4) DEM Parti Milletvekili Ömer Öcalan 23 Ekim 2024 tarihinde amcası terörist başı Öcalan ile gerçekleştirdiği görüşmede Öcalan’ın şu ifadeleri kullandığını “Türkiye bu meseleyi çözerse bu ülkede model olur. Bu mesele çözülmezse Türkiye devleti Anadolu’ya çekilir ve orada cehennemini yaşar.” 30 Ocak 2025 tarihinde Rudaw adlı Barzani’ye yakın yayın organ aracılığıyla kamuoyu ile paylaştı.

5) 4 Şubat 2025 tarihinde Heyet Tahrir eş-Şam (HTŞ) liderliğindeki geçici yönetimin Cumhurbaşkanı olarak ilan edilen Muhammed Colani (Ahmet El Şara), Cumhurbaşkanı Recep Tayyip Erdoğan'ın davetiyle Cumhurbaşkanlığına ait bir uçakla Ankara'ya geldi. İkilinin 3 saat süren görüşmesi ardından ortak basın toplantısında Erdoğan “Ahmed Şara kardeşimin terörle mücadele noktasında ortaya koyduğu güçlü iradeden dolayı duyduğumuz memnuniyeti belirtmek istiyorum.” ifadelerine yer verdi.
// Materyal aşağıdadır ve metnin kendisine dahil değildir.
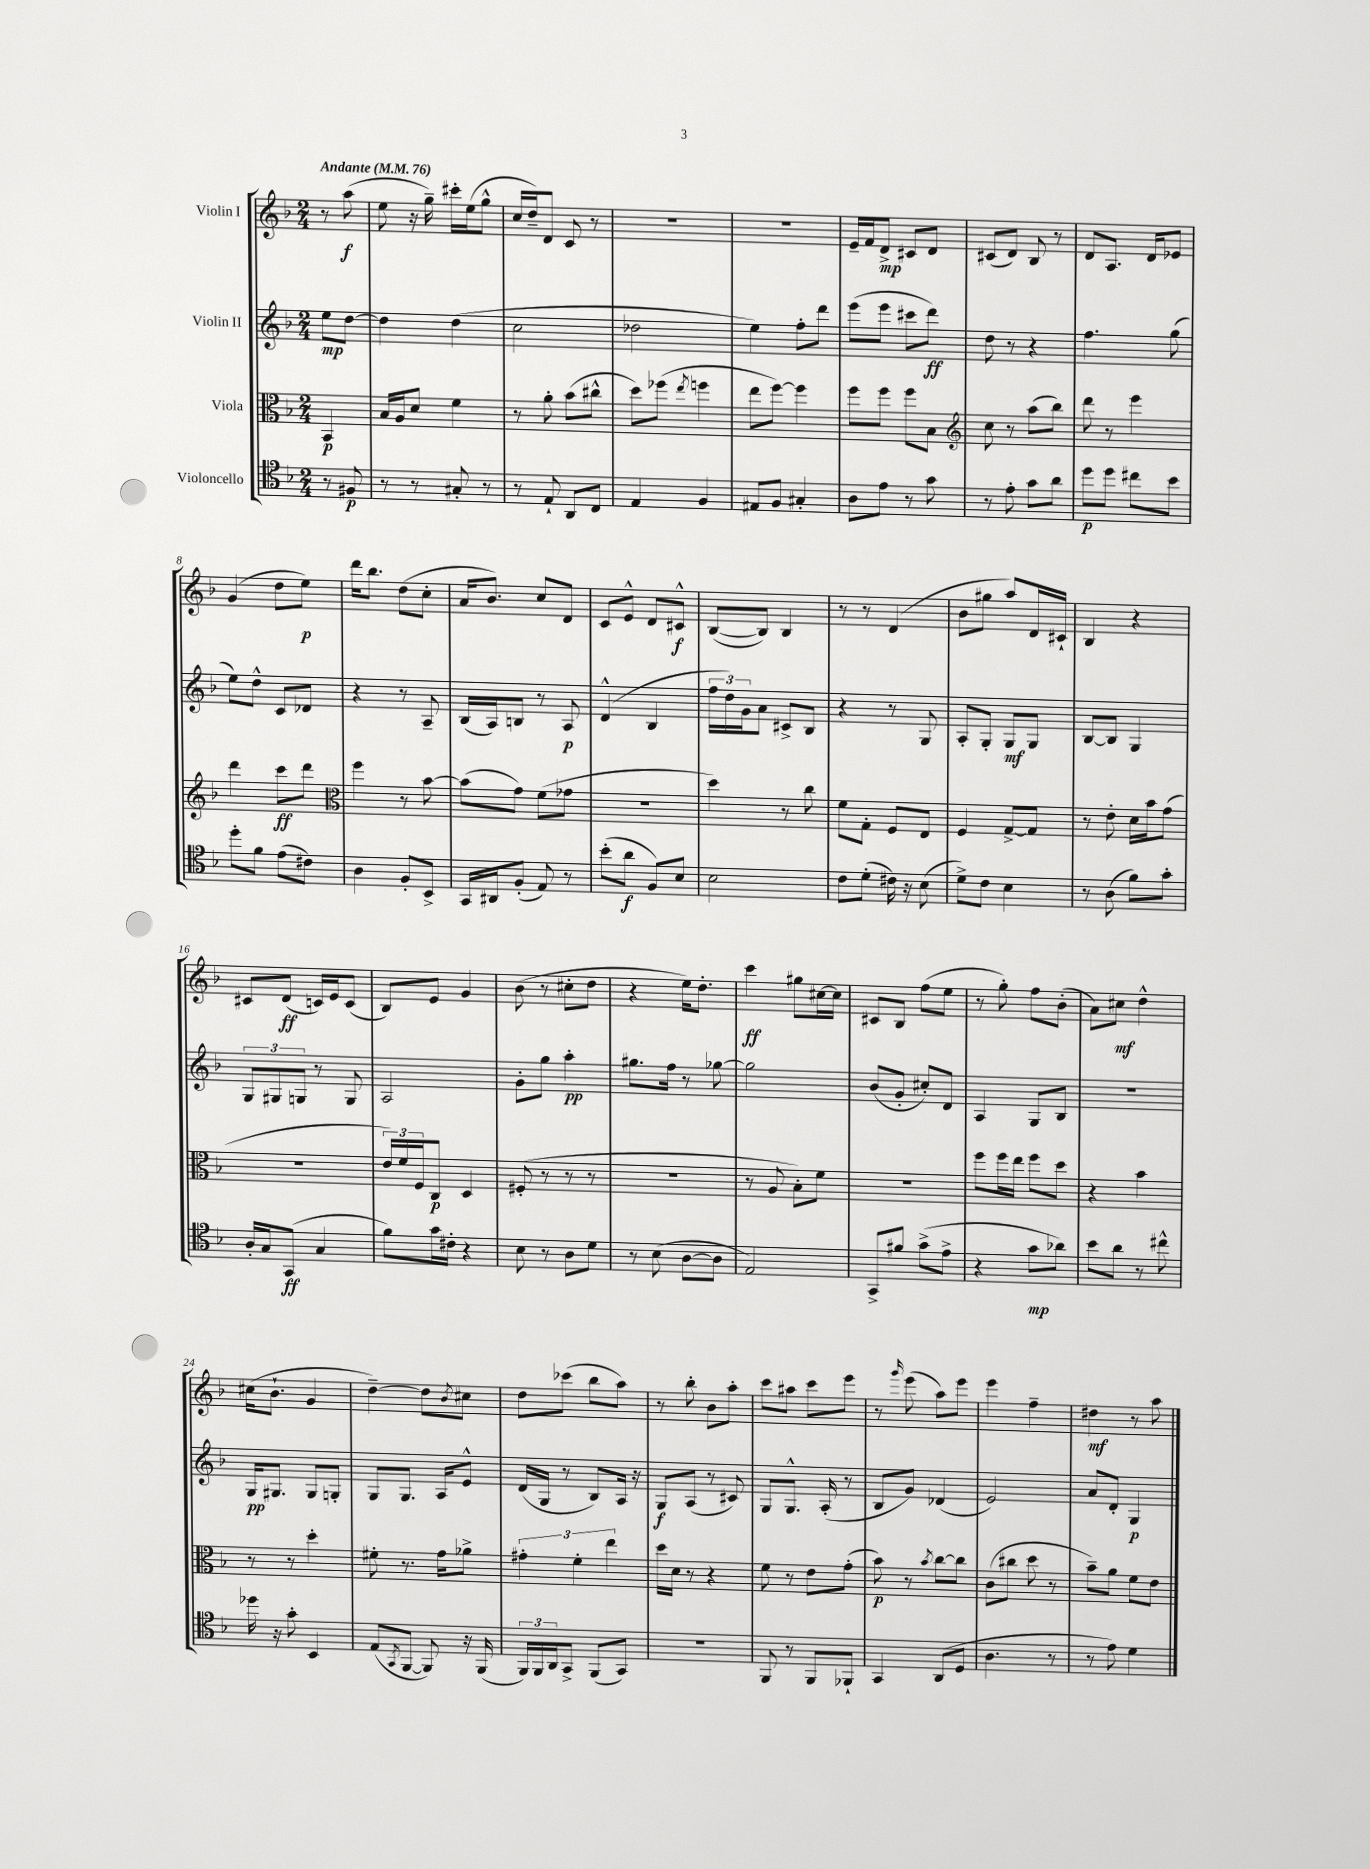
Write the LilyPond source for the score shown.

<<
\new StaffGroup <<
\new Staff = "s0" \with { instrumentName = "Violin I" } {
    \clef treble \key f \major \numericTimeSignature \time 2/4 \partial 4 \tempo "Andante" 4 = 76
    r8 a''8\f( |
    e''8 r16 g''16--) cis'''16-. e''16( g''8-^ |
    c''16 d''16--) d'8 c'8 r8 |
    R2 |
    r2 |
    e'16-- f'16 d'8->\mp cis'8 d'8 |
    cis'8( d'8) bes8 r8 |
    d'8 a8. d'16 ees'8 |
    g'4( d''8 e''8\p) |
    d'''16 bes''8. d''8( c''8-. |
    a'16 bes'8.) c''8 d'8 |
    c'8 e'8-^ d'8 cis'8-^\f |
    bes8~( bes8) bes4 |
    r8 r8 d'4( |
    bes'8 gis''8 a''8) d'16 cis'16-! |
    bes4 r4 |
    cis'8 d'8\ff( c'16) e'16 c'8( |
    bes8) e'8 g'4 |
    bes'8( r8 cis''8-. d''8 |
    r4 e''16) d''8.-. |
    c'''4\ff gis''8 cis''16~ cis''16 |
    cis'8 bes8 f''8( e''8 |
    r8 g''8-.) f''8 bes'8-.( |
    a'8) cis''8\mf d''4-^ |
    cis''16( bes'8.-! g'4 |
    d''4~--) d''8 \acciaccatura { bes'8 } cis''8 |
    d''8 ces'''8( bes''8 a''8) |
    r8 bes''8-. bes'8 a''8-. |
    c'''8 ais''8 c'''8 e'''8 |
    r8 \grace { g'''16 } e'''8( a''8) e'''8 |
    e'''4 f''4-- |
    dis''4\mf r8 a''8 \bar "|." |
}
\new Staff = "s1" \with { instrumentName = "Violin II" } {
    \clef treble \key f \major \numericTimeSignature \time 2/4 \partial 4
    e''8\mp d''8~ |
    d''4 d''4( |
    c''2 |
    des''2 |
    e''4) f''8-. d'''8 |
    e'''8( e'''8 cis'''8 d'''8\ff) |
    d''8 r8 r4 |
    f''4. g''8( |
    e''8) d''8-^ c'8 des'8 |
    r4 r8 a8-- |
    bes16( a16) b8 r8 a8\p |
    d'4-^( bes4 |
    \tuplet 3/2 { f''16 d''16) g'16 } a'8 cis'8-> bes8 |
    r4 r8 g8 |
    a8-. g8-. g8\mf g8 |
    bes8~ bes8 g4 |
    \tuplet 3/2 { g8 gis8 g8 } r8 g8 |
    a2 |
    g'8-. g''8 a''4-.\pp |
    gis''8. f''16 r8 ges''8~ |
    ges''2 |
    bes'8( g'8-. cis''8-.) d'8 |
    a4 g8 bes8 |
    R2 |
    g16\pp gis8. gis8 g8-. |
    g8 g8. a16 e'8-^ |
    d'16( g16 r8 bes8) a16 r16 |
    g8\f a8( r8 cis'8) |
    g8 g8.-^ a16-.( r8 |
    bes8 g'8) des'4( |
    e'2) |
    a'8 d'8-. g4\p \bar "|." |
}
\new Staff = "s2" \with { instrumentName = "Viola" } {
    \clef alto \key f \major \numericTimeSignature \time 2/4 \partial 4
    bes,4\p |
    bes16 a16 d'8 f'4 |
    r8 a'8-. bes'8( cis''8-^ |
    d''8) fes''8( \acciaccatura { e''8 } f''4 |
    e''8 f''8~) f''4 |
    f''8 f''8 f''8 bes8 |
    \clef treble c''8 r8 a''8( bes''8) |
    d'''8 r8 e'''4 |
    d'''4 c'''8\ff d'''8 |
    \clef alto f''4 r8 bes'8~ |
    bes'8( g'8) f'8( ges'8 |
    r2 |
    d''4) r8 c''8 |
    f'8 g8-. f8 e8 |
    f4 g8~-> g8 |
    r8 e'8-. d'16 bes'16 g'8( |
    R2 |
    \tuplet 3/2 { e'16) f'16 f16 } c8\p d4 |
    fis8-.( r8 r8 r8 |
    R2 |
    r8 a8 bes8-.) f'8 |
    R2 |
    f''8 f''16 e''16 f''8 d''8 |
    r4 bes'4 |
    r8 r8 d''4-. |
    fis'8-. r8. g'16 aes'8-> |
    \tuplet 3/2 { gis'4-. f'4-. e''4 } |
    d''16 d'16 r8 r4 |
    f'8 r8 e'8 g'8-.( |
    bes'8\p) r8 \acciaccatura { bes'8 } c''8~ c''8 |
    c'8( cis''8 d''8 r8 |
    bes'8--) a'8 f'8 e'8 \bar "|." |
}
\new Staff = "s3" \with { instrumentName = "Violoncello" } {
    \clef tenor \key f \major \numericTimeSignature \time 2/4 \partial 4
    r8 fis8\p |
    r8 r8 gis8-. r8 |
    r8 e8-! a,8 c8 |
    e4 f4 |
    eis8 f8 gis4-. |
    a8 e'8 r8 g'8 |
    r8 e'8-. g'8 a'8 |
    d''8\p d''8 cis''8 bes'8 |
    d''8-. f'8 e'8( cis'8) |
    a4 f8-. bes,8-> |
    g,16 ais,16 f8-.( e8) r8 |
    bes'8-.( a'8\f f8) bes8 |
    bes2 |
    c'8 d'8-.( cis'16) r16 bes8( |
    d'8->) c'8 bes4 |
    r8 a8( f'8) g'8-. |
    a16-. g16 g,8\ff( g4 |
    f'8) g'16 cis'16-. r4 |
    bes8 r8 a8 d'8 |
    r8 bes8( a8~ a8 |
    e2) |
    g,8-> fis'8 g'8->( e'8-> |
    r4 g'8\mp aes'8) |
    bes'8 a'8 r8 cis''8-^ |
    des''16 r16 g'8-. bes,4 |
    e8( \acciaccatura { g,8 } f,8~ f,8) r16 f,16( |
    \tuplet 3/2 { f,16) f,16 a,16 } g,8-> f,8( g,8) |
    r2 |
    f,8 r8 f,8 fes,8-! |
    g,4 a,8( d8 |
    a4. r8 |
    r8 e'8) d'4 \bar "|." |
}
>>
>>
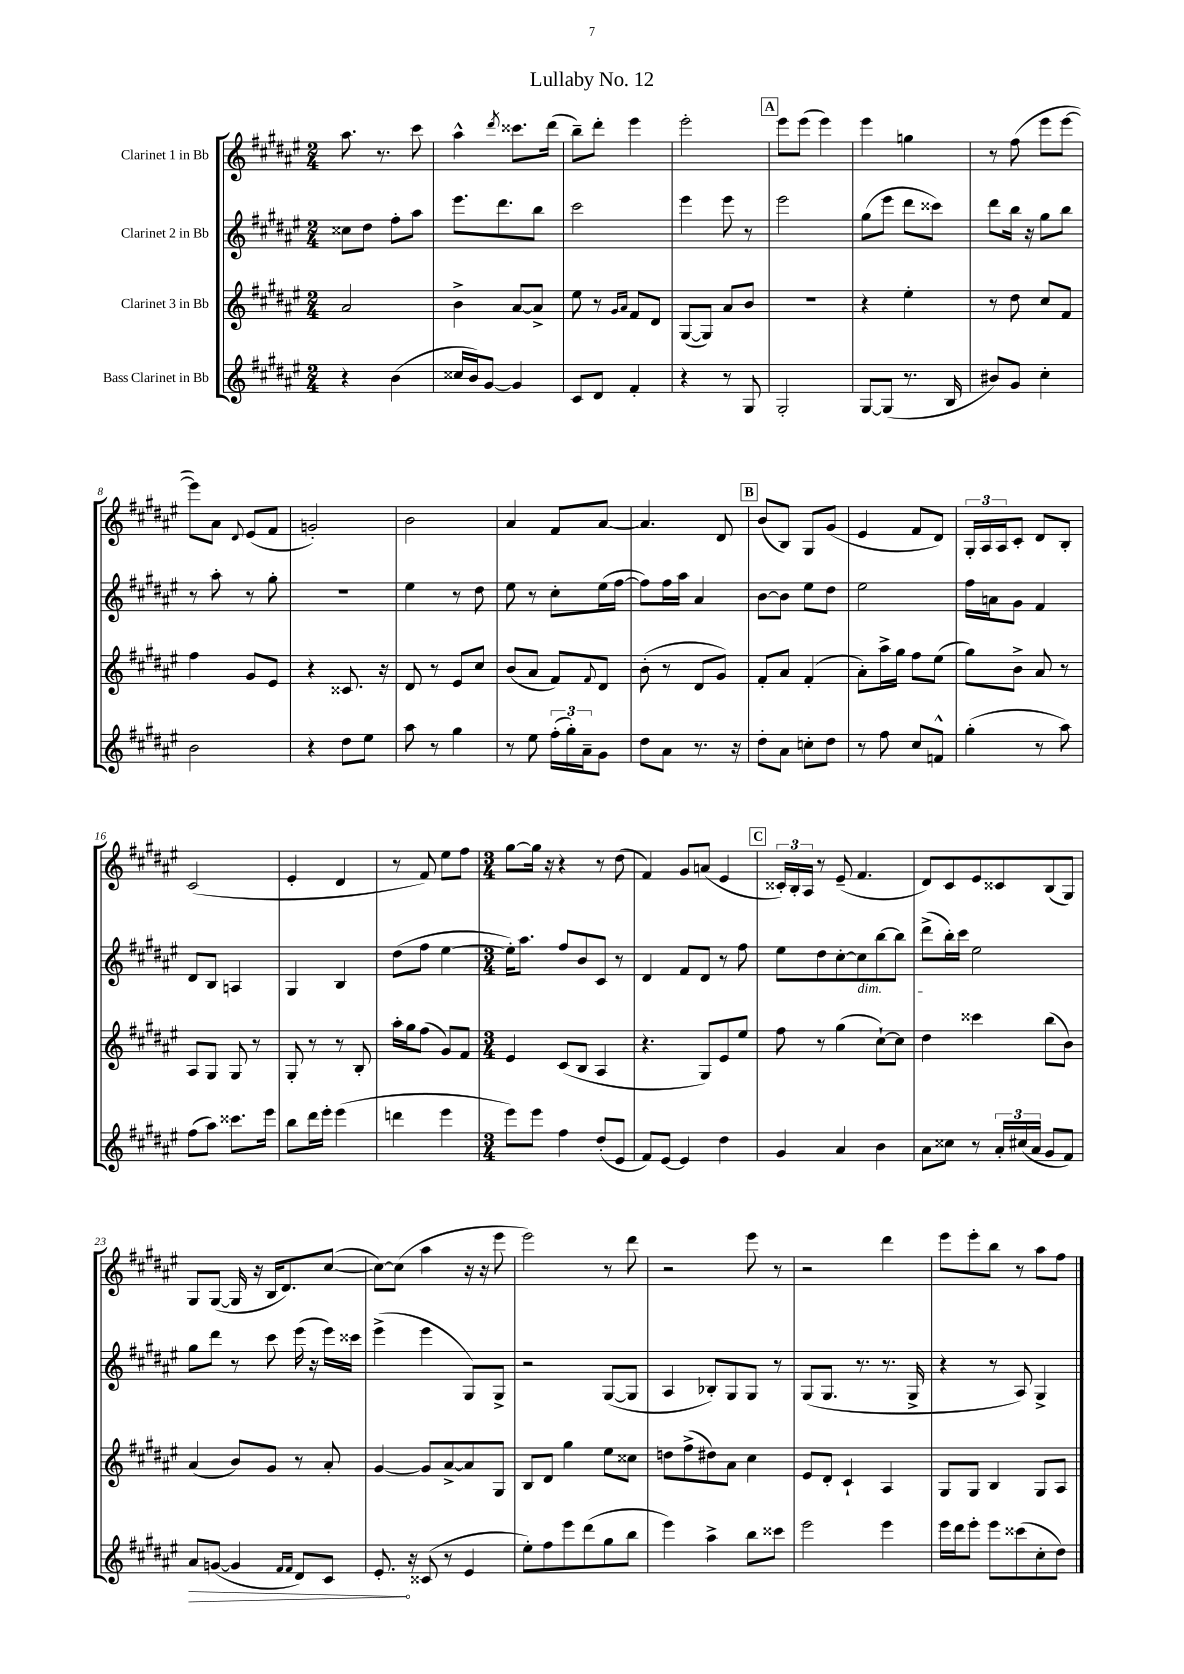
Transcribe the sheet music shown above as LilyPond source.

\header { title = "Lullaby No. 12" }
<<
\new StaffGroup <<
\new Staff = "s0" \with { instrumentName = "Clarinet 1 in Bb" } {
    \clef treble \key fis \major \numericTimeSignature \time 2/4
    ais''8. r8. cis'''8 |
    ais''4-^ \acciaccatura { dis'''8 } cisis'''8. dis'''16( |
    b''8--) dis'''8-. eis'''4 |
    eis'''2-. |
    \mark \markup { \box "A" } eis'''8 eis'''8( eis'''4) |
    eis'''4 g''4 |
    r8 fis''8( eis'''8 eis'''8~ |
    eis'''8) ais'8 \appoggiatura { dis'8 } eis'8( fis'8 |
    g'2-.) |
    b'2 |
    ais'4 fis'8 ais'8~ |
    ais'4. dis'8 |
    \mark \markup { \box "B" } b'8( b8) gis8 gis'8( |
    eis'4 fis'8 dis'8) |
    \tuplet 3/2 { gis16-. ais16 ais16 } cis'8-. dis'8 b8-. |
    cis'2( |
    eis'4-. dis'4 |
    r8 fis'8) eis''8 fis''8 |
    \numericTimeSignature \time 3/4 gis''8~ gis''16 r16 r4 r8 dis''8( |
    fis'4) gis'8 a'8( eis'4 |
    \mark \markup { \box "C" } \tuplet 3/2 { cisis'16-.) b16-. ais16 } r8 eis'8--( fis'4. |
    dis'8) cis'8 eis'8 cisis'8 b8( gis8) |
    gis8 gis8~( gis16 r16 b16 dis'8.) cis''8~( |
    cis''8~) cis''8( ais''4 r16 r16 eis'''8 |
    eis'''2) r8 dis'''8 |
    r2 eis'''8 r8 |
    r2 dis'''4 |
    eis'''8 eis'''8-. b''8 r8 ais''8 fis''8 \bar "|." |
}
\new Staff = "s1" \with { instrumentName = "Clarinet 2 in Bb" } {
    \clef treble \key fis \major \numericTimeSignature \time 2/4
    cisis''8 dis''8 fis''8-. ais''8 |
    eis'''8. dis'''8. b''8 |
    cis'''2 |
    eis'''4 eis'''8 r8 |
    \mark \markup { \box "A" } eis'''2 |
    gis''8( eis'''8 dis'''8 cisis'''8) |
    dis'''8 b''16 r16 gis''8 b''8 |
    r8 ais''8-. r8 gis''8-. |
    R2 |
    eis''4 r8 dis''8 |
    eis''8 r8 cis''8-. eis''16( fis''16~ |
    fis''8) fis''16 ais''16 ais'4 |
    \mark \markup { \box "B" } b'8~ b'8 eis''8 dis''8 |
    eis''2 |
    fis''16 a'16 gis'8 fis'4 |
    dis'8 b8 a4 |
    gis4 b4 |
    dis''8( fis''8 eis''4~ |
    \numericTimeSignature \time 3/4 eis''16-.) ais''8. fis''8 b'8 cis'8 r8 |
    dis'4 fis'8 dis'8 r8 fis''8 |
    \mark \markup { \box "C" } eis''8 dis''8 cis''8~-. cis''8\dim b''8~ b''8 |
    dis'''8->( b''16-.\!) cis'''16 eis''2 |
    gis''8 dis'''8 r8 cis'''8 eis'''16( r16 eis'''16) cisis'''16 |
    eis'''4->( eis'''4 gis8) gis8-> |
    r2 gis8~( gis8 |
    ais4 bes8-.) gis8 gis8 r8 |
    gis8( gis8. r8. r8. gis16-> |
    r4 r8 ais8) gis4-> \bar "|." |
}
\new Staff = "s2" \with { instrumentName = "Clarinet 3 in Bb" } {
    \clef treble \key fis \major \numericTimeSignature \time 2/4
    ais'2 |
    b'4-> ais'8~ ais'8-> |
    eis''8 r8 \grace { gis'16 ais'16 } fis'8 dis'8 |
    gis8~( gis8) ais'8 b'8 |
    \mark \markup { \box "A" } R2 |
    r4 eis''4-. |
    r8 dis''8 cis''8 fis'8 |
    fis''4 gis'8 eis'8 |
    r4 cisis'8. r16 |
    dis'8 r8 eis'8 cis''8 |
    b'8( ais'8 fis'8) \appoggiatura { fis'8 } dis'8 |
    b'8-.( r8 dis'8 gis'8) |
    \mark \markup { \box "B" } fis'8-. ais'8 fis'4-.( |
    ais'8-.) ais''16-> gis''16 fis''8 eis''8( |
    gis''8) b'8-> ais'8 r8 |
    ais8 gis8 gis8 r8 |
    gis8-. r8 r8 b8-. |
    ais''16-. gis''16 fis''8( gis'8) fis'8 |
    \numericTimeSignature \time 3/4 eis'4 cis'8( b8 ais4 |
    r4. gis8) eis'8 eis''8 |
    \mark \markup { \box "C" } fis''8 r8 gis''4( cis''8~-!) cis''8 |
    dis''4 cisis'''4 b''8( b'8) |
    ais'4( b'8) gis'8 r8 ais'8-. |
    gis'4~ gis'8 ais'8~-> ais'8 gis8 |
    b8 dis'8 gis''4 eis''8 cisis''8 |
    d''8 fis''8->( dis''8) ais'8 cis''4 |
    eis'8 dis'8-. cis'4-! ais4 |
    gis8 gis8 b4 gis8 ais8 \bar "|." |
}
\new Staff = "s3" \with { instrumentName = "Bass Clarinet in Bb" } {
    \clef treble \key fis \major \numericTimeSignature \time 2/4
    r4 b'4( |
    cisis''16 b'16) gis'8~ gis'4 |
    cis'8 dis'8 fis'4-. |
    r4 r8 gis8 |
    \mark \markup { \box "A" } gis2-. |
    gis8~ gis8( r8. b16 |
    bis'8) gis'8 cis''4-. |
    b'2 |
    r4 dis''8 eis''8 |
    ais''8 r8 gis''4 |
    r8 eis''8 \tuplet 3/2 { fis''16-.( gis''16-.) ais'16-- } gis'8 |
    dis''8 ais'8 r8. r16 |
    \mark \markup { \box "B" } dis''8-. ais'8 c''8-. dis''8 |
    r8 fis''8 cis''8 f'8-^ |
    gis''4-.( r8 ais''8) |
    fis''8( ais''8) cisis'''8. eis'''16 |
    b''8 dis'''16 eis'''16-. eis'''4( |
    d'''4 eis'''4 |
    \numericTimeSignature \time 3/4 eis'''8) eis'''8 fis''4 dis''8-.( eis'8 |
    fis'8) eis'8~ eis'4 dis''4 |
    \mark \markup { \box "C" } gis'4 ais'4 b'4 |
    ais'8 cisis''8 r8 \tuplet 3/2 { ais'16-. cis''16( ais'16 } gis'8 fis'8) |
    \once \override Hairpin.circled-tip = ##t ais'8\> g'8~( g'4 \grace { fis'16 fis'16 } dis'8) cis'8 |
    eis'8.-.\! r16 cisis'8( r8 eis'4 |
    eis''8-.) fis''8 eis'''8 dis'''8( gis''8 b''8 |
    eis'''4) ais''4-> b''8 cisis'''8 |
    eis'''2 eis'''4 |
    eis'''16 dis'''16 eis'''8-. eis'''8 cisis'''8( cis''8-. dis''8) \bar "|." |
}
>>
>>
6) 10 Şubat 2025 tarihinde DEM Parti Pervin Buldan, Sırrı Süreyya Önder, DBP Eş Genel Başkanı Keskin Bayındır ve diğer partililerin yer alacağı bir heyetin Irak’ta bazı görüşmeler yapacağını kamuoyuna duyurdu. DEM Partililer 16 Şubat’ta Erbil’de Mesut Barzani ve Neçirvan Barzani, 17 Şubat’ta Süleymaniye’de YNK Lideri Bafil Talabani, Kubat Talabani ve YNK yetkilileri ile görüşecek.

7) 11 Şubat 2025 tarihinde Özgür Özel Sezgin Tanrıkulu ile birlikte Ahmet Türk ve Sırrı Süreyya Önder ile görüştü. Görüşme gerekçesi Ahmet Türk’e “geçmiş olsun” ziyareti olarak kamuoyu ile paylaşıldı.


Ve 1 aya sığan başkaca olaylar: siyasi parti genel başkanlarına tehdit ve tutuklamaların yanı sıra gazetecilere seri gözaltı ve tutuklamalar, çeşitli gerekçelerle kayyum atanan belediyeler… Bolu Kartalkaya’da bulunan otelde çıkan yangın ve yitirdiğimiz yurttaşlarımız, her gün ise bir başka ölüm haberi… Mustafa Kemal’in Askerleri olduklarını seslendiren 5 teğmen ile komutanlarının Türk Silahlı Kuvvetleri’nden ihracı…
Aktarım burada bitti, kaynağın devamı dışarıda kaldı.